0

I have two HashMaps that I would like to synchronize in a class. The reason I'm maintaining two maps is that I dispatch a task to different servers, and I maintain the original task object in one HashMap<String, Task>, and at the same time I manage the response status in another HashMap<String, HashMap<InetAddress, TaskResponse>. The keys of both HashMaps are String which is unique to each Task object.
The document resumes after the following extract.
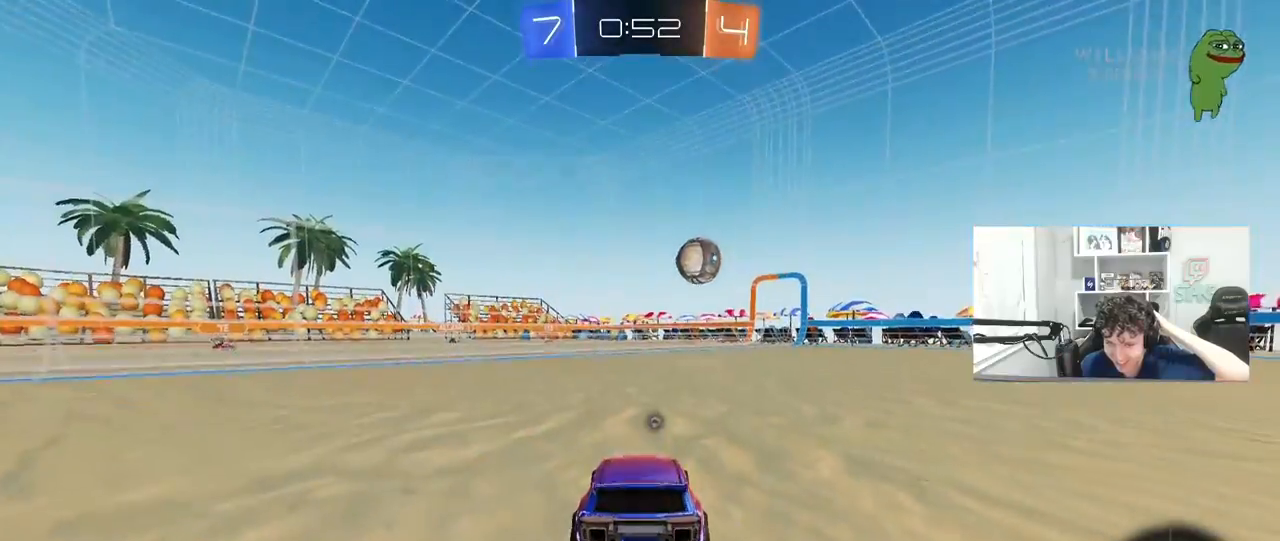
{"keys": [], "mouse": [], "mouse_move": "still", "events": []}
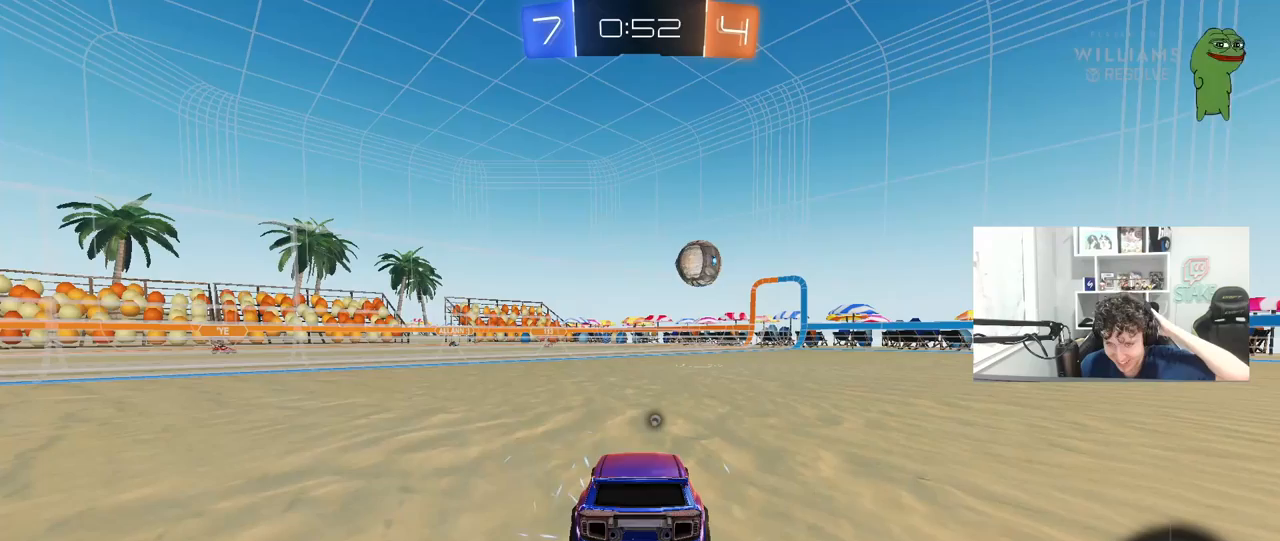
{"keys": [], "mouse": [], "mouse_move": "still", "events": []}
So my code goes like this:

HashMap<String, Map<InetAddress, TaskResponse>> taskResponseMap = new HashMap<>();
HashMap<String, Task> taskMap = new HashMap<>();

public void endpointHasRespondedCallback(TaskResponse taskResponse, InetAddress from) {
    // Callback threads gets blocked here!
    synchronized(taskResponseMap) {
        synchronized (taskMap) {
            Map<InetAddress, TaskResponse> taskResponses = taskResponseMap.get(taskResponse.taskUuid);
            if (taskResponses == null || !taskResponses.containsKey(from)) {
                // The response does not exists probably due to timeout
                return;
            }
            taskResponses.put(from, taskResponse);
        }
    }
}

public void sendTaskToAllEndpoints(Task task) {
    long taskStartedAt = System.currentTimeMillis();
    HashMap<InetAddress, TaskResponse> taskResponses = new HashMap<>();
    taskResponseMap.put(task.taskUuid, taskResponses);
    taskMap.put(task.taskUuid, task);

    for (InetAddress dest : getDestinationNodes()) {
        sendTaskTo(dest, task);
        messageResponses.put(dest, TaskResponse.emptyTaskResponse());
    }

    // Should wait for response to comeback till the timeout is over
    while (System.currentTimeMillis() < taskStartedAt + timeoutInMillis) {
        Thread.sleep(1000);

        synchronized(taskResponseMap) {
            synchronized (taskMap) {
                if(isTaskOver(task.taskUuid)) {
                    Map<InetAddress, TaskResponse> responses = taskResponseMap.remove(task.taskUuid);
                    taskMap.remove(task.taskUuid);

                    task.taskIsDone(responses);
                    return;
                }
            }
        }
    }

    // If the task is still sitting there, then it must have timed out!
    synchronized(taskResponseMap) {
        synchronized (taskMap) {
            taskResponseMap.remove(task.taskUuid);
            taskMap.remove(task.taskUuid);
        }
    }
}

// Do not synchronize purposefully since it is only being called in synchronized methods
public boolean isTaskOver(String taskUuid) {
    Task task = taskMap.get(taskUuid);
    if (task == null || !taskResponseMap.containsKey(task.taskUuid)) {
        return true;
    } else {
        for (TaskResponse value : taskResponseMap.get(task.taskUuid).values()) {
            if (value.status != TaskResponseStatus.SUCCESSFUL) {
                return false;
            }
        }
    }
    return true;
}

So to conceptually explain what my code does, sendTaskToAllEndpoints() method sends Task objects to remote endpoints and waits until the timeout inside the while loop. Whenever a remote endpoint responds, it executes endpointHasRespondedCallback() method, so that it marks itself as done in the TaskResponseMap. Back in the sendTaskToAllEndPoints() method, I check if the task is done by using isTaskDone() helper method, and if not, I just continue and invoke Thread.sleep(1000) to wait for one second until I check it next time.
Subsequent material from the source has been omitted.